**Exercise text**

In Together: The Healing Power of Human Connection in a Sometimes Lonely World, Dr. Vivek Murthy uses his pulpit as the U.S. Surgeon General to focus not on heart disease or obesity or addiction but on loneliness.
As a person who is lonely (a bad thing) but who enjoys solitude (a good thing), I am a sucker for books that examine isolation and loneliness. I'm always looking for insights into my own existence and what changes, if any, could be made.
Though each individual's social needs are unique, humans generally are hardwired to fear loneliness. Murthy discusses an experiment showing that students, arbitrarily informed they were likely to be lonely as adults, performed poorly on academic tests compared to students informed they were going to have successful marriages and social connections. (A third group, informed they were likely to suffer physical pain from accidents and injuries, did not perform poorly.)
I disliked some of Murthy's assumptions, e.g., that technology is bad because it distracts us from in-person relationships. WHAT in-person relationships? Pray tell, Dr. Murthy.

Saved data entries
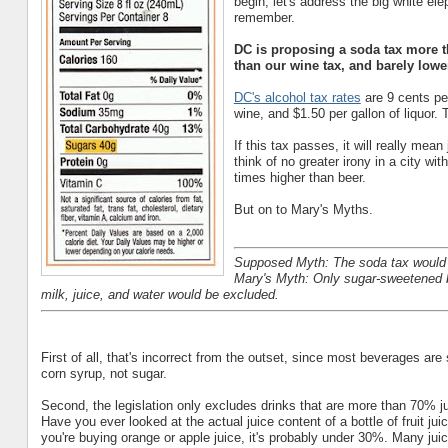
begin, let's address the big white e
remember.
DC is proposing a soda tax more t
than our wine tax, and barely low
DC's alcohol tax rates
are 9 cents per
wine, and $1.50 per gallon of liquor. 
If this tax passes, it will really mean
think of no greater irony in a city w
times higher than beer.
But on to Mary's Myths.
Supposed Myth: The soda tax would
Mary's Myth: Only sugar-sweetened b
milk, juice, and water would be excluded.
First of all, that's incorrect from the outset, since most beverages ar
corn syrup, not sugar.
Second, the legislation only excludes drinks that are more than 70% j
Have you ever looked at the actual juice content of a bottle of fruit ju
you're buying orange or apple juice, it's probably under 30%. Many jui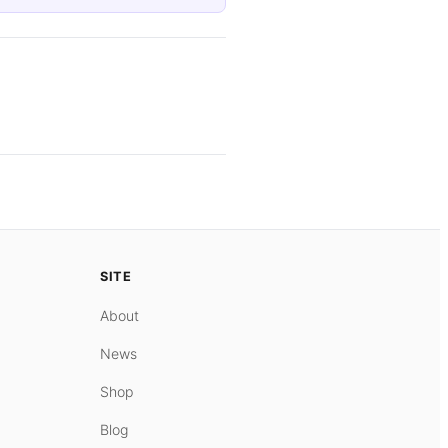
SITE
About
News
Shop
Blog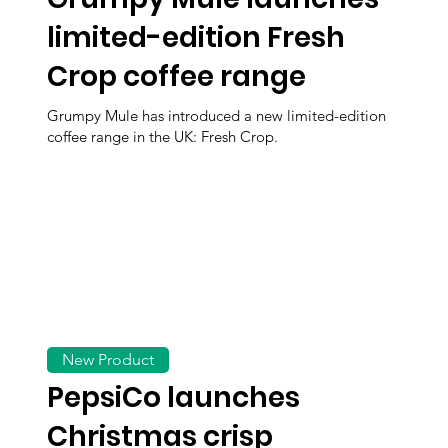
limited-edition Fresh
Crop coffee range
Grumpy Mule has introduced a new limited-edition
coffee range in the UK: Fresh Crop.
New Product
PepsiCo launches
Christmas crisp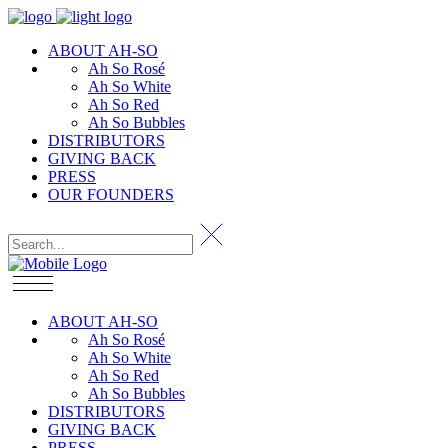
ABOUT AH-SO
Ah So Rosé
Ah So White
Ah So Red
Ah So Bubbles
DISTRIBUTORS
GIVING BACK
PRESS
OUR FOUNDERS
ABOUT AH-SO
Ah So Rosé
Ah So White
Ah So Red
Ah So Bubbles
DISTRIBUTORS
GIVING BACK
PRESS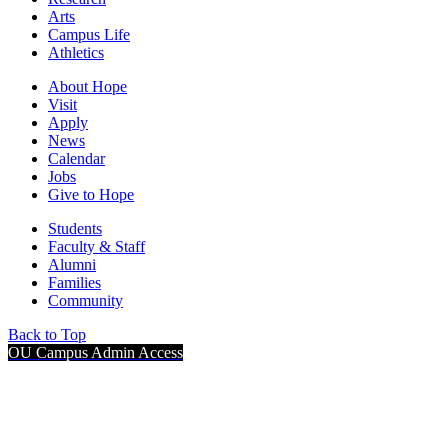
Arts
Campus Life
Athletics
About Hope
Visit
Apply
News
Calendar
Jobs
Give to Hope
Students
Faculty & Staff
Alumni
Families
Community
Back to Top
OU Campus Admin Access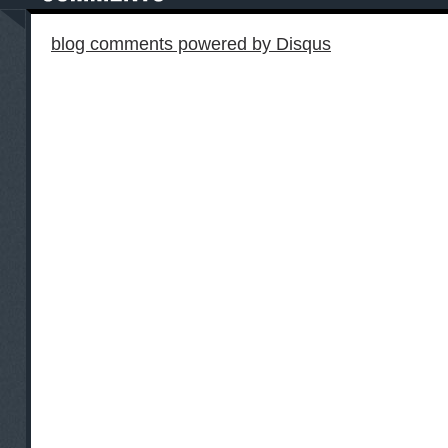
blog comments powered by
Disqus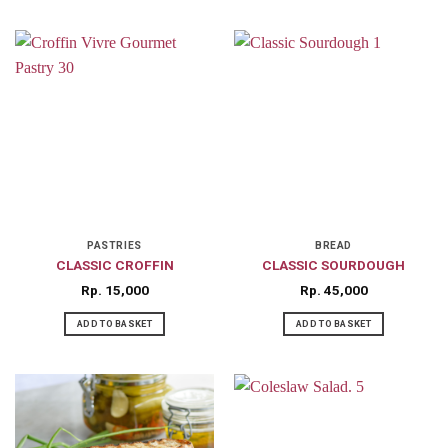
PASTRIES
BREAD
CLASSIC CROFFIN
CLASSIC SOURDOUGH
Rp
15,000
Rp
45,000
ADD TO BASKET
ADD TO BASKET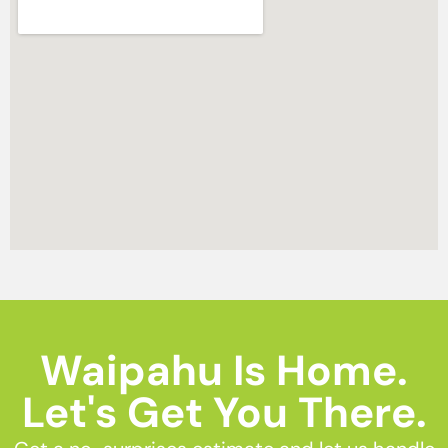
Waipahu Is Home.
Let's Get You There.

**Problems to solve**
a) According to the review of Together, how did the group of students told they would likely suffer physical pain from accidents and injuries perform?
b) Continue the review of Together from its final sentence.
None of the items are needed.

**Responses to the exercise**
a) They did not perform poorly.

b)
Also, I get mighty irritated when eye contact is regarded as something virtuous. The neurodivergent folks would like a word. So would the people from cultures where eye contract is construed as aggressive.
Nor was there enough discussion of people with personality disorders. Do they need the same connections? Do they want them? They were barely mentioned in the book.
So at times I found myself snapping at Dr. Murthy as he narrated the audiobook. Still though, I learned some new things, and I don't mind recommending it for people who get lonely at times. In a world that is increasingly fractured, with economic systems that are hostile to community, that would be most of us.
When Covid first hit, I started doing book talks on social media as a way to keep in touch with people. I never got out of the habit. I don't discuss books by my clients, and if I don't like a book, I won't discuss it at all. While I will sometimes focus on craft or offer gentle critical perspectives, as a matter of professional courtesy, I don't trash writers. Unless they're dead. Then the gloves come off.